That cable's absolutely worthless to you in this situation...
First off, that cable's worthless for what you need it to do, as NEC 338.12 point 2 says that type SER (and SEU for that matter, not to be confused with USE) cables cannot be run underground, conduit or no conduit:
338.12 Uses Not Permitted.
(A) Service-Entrance Cable. Service-entrance cable (SE) shall
not be used under the following conditions or in the following
(2) Underground with or without a raceway
...and you're better off just slapping a fat conduit or two in anyway
Besides, starting with the wire is an absolutely backwards way to do things, especially considering that installing fat conduits (a 1.5" or 2" PVC for power, and an additional 1" PVC for telecom if you wish) in your trench means that you won't have to dig things up later if you decide your shed needs MORE POWAH. You'll want to use prefabricated sweeps to bring the conduit up at each end, along with expansion joints to take up ground movement. You'll also get a slight benefit with regards to burial depth here, but it's not enough to be particularly significant, so going down 24" is recommended anyway.

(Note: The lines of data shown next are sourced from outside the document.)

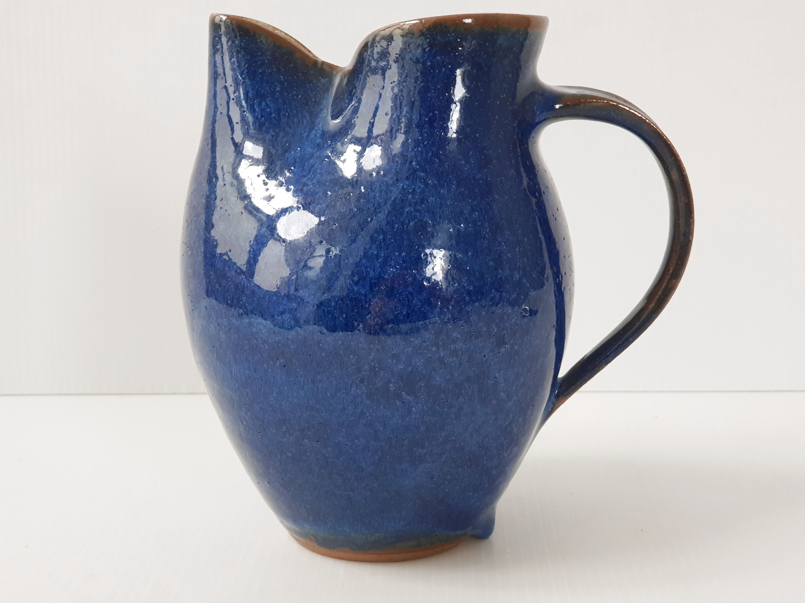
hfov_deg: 36.8
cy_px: 302
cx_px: 402
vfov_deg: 28.0
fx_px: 1209
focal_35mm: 52
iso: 200
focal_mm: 6
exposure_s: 1/33
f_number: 2.4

Once you've done that, then you can pull a bundle of individual THWN or XHHW-2 wires through the conduit for your hots, neutral, and ground, getting to pick the gauge of wire based on how many amps your shed plans actually call for and how much load your service can support instead of having to limit them based on the cable you have on hand.
GO BIG OR GO HOME
The other factor is that there really is no limit as to how many breaker spaces you can have on a single feeder, and nobody ever complains about having too many! As a result, I'd grab the biggest panel you can find, space-wise; in fact, I consider a 100A or 125A, 24-space panel the bare minimum for a generic outbuilding situation. Note that you'll want a main breaker panel here so that you don't have to provision a separate disconnect for the shed; it doesn't matter that the main breaker in the subpanel is bigger than the feeder as the feeder breaker in the main panel is protecting everything anyway.